В этом доме бывали Менделе и Нахум Слущ, Лилиенблюм и Ахад-ха-Ам, Усышкин и Жаботинский, Бялик и Черниховский. А когда, странствуя вместе с журналом «Ха-Шилоах», Клаузнеры оказались в Варшаве, на улице Цегляна, «через два дома от И. Л. Переца», они принимали у себя за чаем с пирогами, печеньем и всевозможными вареньями Переца, Шалома Аша, Номберга, Фришмана, Берковича, Штейнберга, Яакова Фихмана, Шнеура — словом, в «гости к ним» были все «улицы» Тель-Авива, задолго до того, как стали они улицами, носящими эти имена. Все они любили собираться за столом, где произносил свои монологи дядя Иосеф. (Между прочим, Залмана Шнеура дядя обычно почему-то называл «Залкинд Шнеур», а случалось, в минуты особой симпатии пускал в ход прозвище «Пандери-герой» — по имени главного персонажа одноименного романа Шнеура. Я помню Шнеура, помню его черную, густую ассирийскую бороду: однажды, в году пятьдесят первом или пятьдесят втором, отец взял меня с собой на лекцию писателя и поэта Шнеура в здании «Терра Санта», где тогда размещался Еврейский университет в Иерусалиме. Мне запомнились слова Шнеура: «Дни средневековья близятся…» И то, с каким ликованием и гордостью победителя, он заявил: «Из трех великих светил ивритской поэзии нашего поколения — Бялик, Шнеур и Черниховский — в живых остался только я, я один!»)

Дядя Иосеф всегда светился какой-то почти детской радостью: даже, когда говорил он о своей печали, о глубине своего одиночества, о своих ненавистниках, о своей боли и болезнях, о трагической судьбе того, кто идет против течения, о несправедливостях и обидах, которые приходилось ему терпеть на протяжении всей его жизни, — всегда посверкивала какая-то скрытая радость за круглыми стеклами его очков. Даже, когда сетовал он на то, как страдает от бессонницы, его движения, его светлые глаза, его младенчески розовые щеки — все излучало какую-то свежесть, во всем ощущалось что-то ликующее, жизнелюбивое, почти эпикурейское. «Вновь я всю ночь не сомкнул глаз, — жаловался он всегда всем своим гостям. — Заботы о народе не давали мне покоя во тьме. Тревога о будущем, недальновидность лидеров-карликов — все это досаждает мне более, чем собственные ужасные горести, не говоря уже о боли в печени, о затрудненном дыхании, о жестоких головных болях, не отпускающих меня ни днем, ни ночью». (Если верить его словам, окажется, что он ни на минуту не сомкнул глаз, по меньшей мере, с начала двадцатых годов и до дня своей смерти в 1958 году).

Между 1917 и 1919 годами Иосеф Клаузнер был доцентом, а затем профессором Одесского университета.
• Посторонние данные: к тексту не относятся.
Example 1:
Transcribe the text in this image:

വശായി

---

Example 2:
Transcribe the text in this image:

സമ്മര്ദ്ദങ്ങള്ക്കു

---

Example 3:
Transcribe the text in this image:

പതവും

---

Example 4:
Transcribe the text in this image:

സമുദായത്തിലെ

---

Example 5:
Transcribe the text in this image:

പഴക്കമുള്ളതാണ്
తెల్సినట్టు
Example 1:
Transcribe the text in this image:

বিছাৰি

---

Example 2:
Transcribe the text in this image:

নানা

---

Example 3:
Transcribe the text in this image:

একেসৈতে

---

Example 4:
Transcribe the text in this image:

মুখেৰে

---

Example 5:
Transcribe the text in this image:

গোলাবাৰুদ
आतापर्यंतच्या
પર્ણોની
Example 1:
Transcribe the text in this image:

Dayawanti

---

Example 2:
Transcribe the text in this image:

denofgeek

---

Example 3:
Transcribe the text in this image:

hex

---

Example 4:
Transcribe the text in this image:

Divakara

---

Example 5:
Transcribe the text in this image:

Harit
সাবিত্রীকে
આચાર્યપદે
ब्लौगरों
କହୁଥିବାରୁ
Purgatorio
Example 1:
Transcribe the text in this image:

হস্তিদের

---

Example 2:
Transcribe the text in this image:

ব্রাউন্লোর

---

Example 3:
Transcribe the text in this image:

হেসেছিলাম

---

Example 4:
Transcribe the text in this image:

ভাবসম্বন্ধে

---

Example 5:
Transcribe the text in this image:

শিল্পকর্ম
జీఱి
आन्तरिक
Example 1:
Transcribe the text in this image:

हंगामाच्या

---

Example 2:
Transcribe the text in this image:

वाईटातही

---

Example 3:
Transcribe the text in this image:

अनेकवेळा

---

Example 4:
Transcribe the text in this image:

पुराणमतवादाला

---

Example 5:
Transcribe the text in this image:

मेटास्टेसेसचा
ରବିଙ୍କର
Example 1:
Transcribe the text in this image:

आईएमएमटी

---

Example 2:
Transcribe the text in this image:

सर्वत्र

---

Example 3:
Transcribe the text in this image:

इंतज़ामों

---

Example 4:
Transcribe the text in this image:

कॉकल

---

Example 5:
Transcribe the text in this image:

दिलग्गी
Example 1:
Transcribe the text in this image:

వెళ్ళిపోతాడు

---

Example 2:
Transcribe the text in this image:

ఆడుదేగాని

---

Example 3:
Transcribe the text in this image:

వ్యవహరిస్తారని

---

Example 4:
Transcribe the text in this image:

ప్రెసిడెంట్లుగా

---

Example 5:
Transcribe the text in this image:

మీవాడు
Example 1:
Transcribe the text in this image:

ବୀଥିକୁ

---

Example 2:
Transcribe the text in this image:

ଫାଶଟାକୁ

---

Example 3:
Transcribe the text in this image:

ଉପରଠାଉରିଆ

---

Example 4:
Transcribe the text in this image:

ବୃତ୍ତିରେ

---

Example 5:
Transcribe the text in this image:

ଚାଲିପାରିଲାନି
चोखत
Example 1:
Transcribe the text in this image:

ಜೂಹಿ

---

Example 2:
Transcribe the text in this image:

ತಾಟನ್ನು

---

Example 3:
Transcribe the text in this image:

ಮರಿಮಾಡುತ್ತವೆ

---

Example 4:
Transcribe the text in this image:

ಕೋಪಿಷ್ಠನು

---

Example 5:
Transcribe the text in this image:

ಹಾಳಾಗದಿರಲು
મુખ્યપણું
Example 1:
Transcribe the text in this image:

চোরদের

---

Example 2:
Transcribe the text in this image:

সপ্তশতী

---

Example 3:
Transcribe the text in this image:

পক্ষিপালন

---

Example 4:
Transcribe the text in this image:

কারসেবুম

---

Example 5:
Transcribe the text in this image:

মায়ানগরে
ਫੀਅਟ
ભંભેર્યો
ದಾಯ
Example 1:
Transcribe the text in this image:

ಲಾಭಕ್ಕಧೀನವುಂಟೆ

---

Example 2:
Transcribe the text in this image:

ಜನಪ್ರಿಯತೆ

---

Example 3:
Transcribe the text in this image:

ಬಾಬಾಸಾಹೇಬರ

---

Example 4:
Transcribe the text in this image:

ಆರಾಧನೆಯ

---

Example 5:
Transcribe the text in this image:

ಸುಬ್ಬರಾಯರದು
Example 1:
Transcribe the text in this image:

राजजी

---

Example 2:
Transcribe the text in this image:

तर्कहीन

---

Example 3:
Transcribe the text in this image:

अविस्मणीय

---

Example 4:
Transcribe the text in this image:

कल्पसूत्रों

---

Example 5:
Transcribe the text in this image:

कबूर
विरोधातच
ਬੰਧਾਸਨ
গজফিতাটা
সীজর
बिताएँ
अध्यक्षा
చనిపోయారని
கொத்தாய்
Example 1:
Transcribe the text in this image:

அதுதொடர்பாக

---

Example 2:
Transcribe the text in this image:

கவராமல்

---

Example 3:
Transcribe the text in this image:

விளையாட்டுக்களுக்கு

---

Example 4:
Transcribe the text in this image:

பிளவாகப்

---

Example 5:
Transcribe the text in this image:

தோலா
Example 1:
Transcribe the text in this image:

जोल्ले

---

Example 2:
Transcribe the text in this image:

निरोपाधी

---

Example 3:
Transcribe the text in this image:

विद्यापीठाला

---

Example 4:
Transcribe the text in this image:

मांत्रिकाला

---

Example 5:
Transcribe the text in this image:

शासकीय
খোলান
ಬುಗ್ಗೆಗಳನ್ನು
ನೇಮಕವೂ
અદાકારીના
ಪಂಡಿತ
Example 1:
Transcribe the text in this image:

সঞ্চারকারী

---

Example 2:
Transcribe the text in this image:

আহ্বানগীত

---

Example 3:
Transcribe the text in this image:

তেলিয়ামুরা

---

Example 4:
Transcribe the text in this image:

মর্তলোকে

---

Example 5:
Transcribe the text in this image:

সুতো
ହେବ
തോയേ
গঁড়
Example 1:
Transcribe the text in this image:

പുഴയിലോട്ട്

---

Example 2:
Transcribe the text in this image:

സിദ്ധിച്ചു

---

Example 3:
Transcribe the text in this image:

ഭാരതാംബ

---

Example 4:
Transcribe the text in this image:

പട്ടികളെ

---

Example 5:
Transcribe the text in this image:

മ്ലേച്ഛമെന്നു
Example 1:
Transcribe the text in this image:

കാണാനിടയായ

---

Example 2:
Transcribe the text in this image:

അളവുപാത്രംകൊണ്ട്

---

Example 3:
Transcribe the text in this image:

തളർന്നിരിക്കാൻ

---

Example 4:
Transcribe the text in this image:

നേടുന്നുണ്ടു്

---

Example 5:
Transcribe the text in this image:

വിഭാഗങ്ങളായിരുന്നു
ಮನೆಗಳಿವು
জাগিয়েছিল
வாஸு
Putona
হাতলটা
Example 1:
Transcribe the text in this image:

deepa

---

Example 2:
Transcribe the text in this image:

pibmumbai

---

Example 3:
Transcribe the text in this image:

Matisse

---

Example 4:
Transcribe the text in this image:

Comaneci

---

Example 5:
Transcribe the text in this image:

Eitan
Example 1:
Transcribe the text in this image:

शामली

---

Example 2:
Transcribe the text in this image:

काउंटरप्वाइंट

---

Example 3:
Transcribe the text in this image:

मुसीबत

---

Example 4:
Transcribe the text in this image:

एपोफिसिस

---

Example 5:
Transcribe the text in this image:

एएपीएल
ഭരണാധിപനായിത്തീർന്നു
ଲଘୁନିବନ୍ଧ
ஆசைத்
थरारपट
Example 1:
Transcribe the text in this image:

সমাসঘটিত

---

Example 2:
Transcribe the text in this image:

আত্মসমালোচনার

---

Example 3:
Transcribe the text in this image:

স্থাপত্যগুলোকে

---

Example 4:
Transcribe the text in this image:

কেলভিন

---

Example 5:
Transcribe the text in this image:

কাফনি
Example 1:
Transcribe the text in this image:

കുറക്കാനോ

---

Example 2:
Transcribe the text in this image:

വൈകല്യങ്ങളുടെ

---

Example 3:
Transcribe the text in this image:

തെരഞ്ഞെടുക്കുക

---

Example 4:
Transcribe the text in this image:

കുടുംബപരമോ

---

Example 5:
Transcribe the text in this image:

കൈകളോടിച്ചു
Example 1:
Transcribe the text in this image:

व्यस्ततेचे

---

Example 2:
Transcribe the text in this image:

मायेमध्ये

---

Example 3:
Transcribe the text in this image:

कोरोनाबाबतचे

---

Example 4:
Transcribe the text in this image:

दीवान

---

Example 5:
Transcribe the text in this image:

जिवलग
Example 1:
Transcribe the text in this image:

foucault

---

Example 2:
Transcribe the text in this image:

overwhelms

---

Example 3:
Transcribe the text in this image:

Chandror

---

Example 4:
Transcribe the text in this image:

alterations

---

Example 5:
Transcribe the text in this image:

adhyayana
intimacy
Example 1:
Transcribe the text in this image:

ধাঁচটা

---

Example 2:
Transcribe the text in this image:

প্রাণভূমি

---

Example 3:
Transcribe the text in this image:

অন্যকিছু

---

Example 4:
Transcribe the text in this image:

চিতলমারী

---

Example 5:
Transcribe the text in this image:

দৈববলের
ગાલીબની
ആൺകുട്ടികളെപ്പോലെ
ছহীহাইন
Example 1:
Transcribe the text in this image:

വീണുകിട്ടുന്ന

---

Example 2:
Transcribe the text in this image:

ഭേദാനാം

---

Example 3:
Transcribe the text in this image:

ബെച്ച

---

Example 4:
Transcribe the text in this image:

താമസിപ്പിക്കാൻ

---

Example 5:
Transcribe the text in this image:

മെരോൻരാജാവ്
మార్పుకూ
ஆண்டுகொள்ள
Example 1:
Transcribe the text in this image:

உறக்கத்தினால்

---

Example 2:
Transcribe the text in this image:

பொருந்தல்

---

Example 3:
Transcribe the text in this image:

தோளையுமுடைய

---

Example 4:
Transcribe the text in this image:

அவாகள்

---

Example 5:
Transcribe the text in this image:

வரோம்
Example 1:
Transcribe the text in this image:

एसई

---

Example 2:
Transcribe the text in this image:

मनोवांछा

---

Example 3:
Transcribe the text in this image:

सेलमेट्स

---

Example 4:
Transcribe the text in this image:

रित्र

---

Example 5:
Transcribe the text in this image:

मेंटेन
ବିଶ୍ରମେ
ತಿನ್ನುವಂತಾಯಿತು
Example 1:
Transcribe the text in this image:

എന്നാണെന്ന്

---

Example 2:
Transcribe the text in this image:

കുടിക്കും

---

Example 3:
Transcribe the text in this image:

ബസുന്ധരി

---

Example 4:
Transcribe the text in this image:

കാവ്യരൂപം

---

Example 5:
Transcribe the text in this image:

Город уже переходил из рук в руки в результате кровавых боев между «белыми» и «красными» во время гражданской войны, разразившейся после возглавленной Лениным революции. В 1919 году дядя Иосеф, тетя Ципора и старенькая мать дяди, она же мать моего деда, Раша-Кейла, урожденная Браз, отплыли из Одессы на корабле «Руслан», сионистском «Мейфлауэре» Третьей алии. В дни праздника Ханука поселились они в Бухарском квартале Иерусалима…

А вот дед мой Александр и бабушка Шуламит с моим, тогда малолетним, отцом и его старшим братом Давидом, хотя и были восторженными сионистами, не отправились в Эрец-Исраэль, поскольку условия жизни там казались им чересчур азиатскими. Они двинулись в Вильну, столицу Литвы, а в Иерусалим прибыли лишь в 1933 году, когда антисемитизм в Вильне достиг такого накала, что насилие и издевательства, к примеру, над студентами-евреями, стали обычным делом.

Мой отец и его родители прибыли, в конце концов, в Иерусалим. Дядя мой Давид, его жена Малка и их сынишка Даниэль, который появился на свет за полтора года до моего рождения, остались в Вильне. Несмотря на свое еврейство, дядя Давид еще совсем молодым удостоился доцента на кафедре литературы в университете Вильны. Он был европейцем по своим убеждениям, хотя в те дни никто в Европе не был европейцем в этом смысле, кроме разве что членов моей семьи и некоторых других евреев, им подобных. Все остальные являлись приверженцами панславизма, пангерманизма, или же просто патриотами Латвии, Болгарии, Ирландии, Словакии. Единственными европейцами во всей Европе в двадцатые-тридцатые годы были евреи. Мой отец всегда говорил: в Чехословакии живут три народа — чехи, словаки и чехословаки, то есть евреи. В Югославии есть сербы, хорваты, словенцы, черногорцы, но есть и определенное количество истинных югославов. Даже у Сталина есть русские, есть украинцы, есть узбеки, есть чукчи и татары, и только наших братьев можно назвать советским народом.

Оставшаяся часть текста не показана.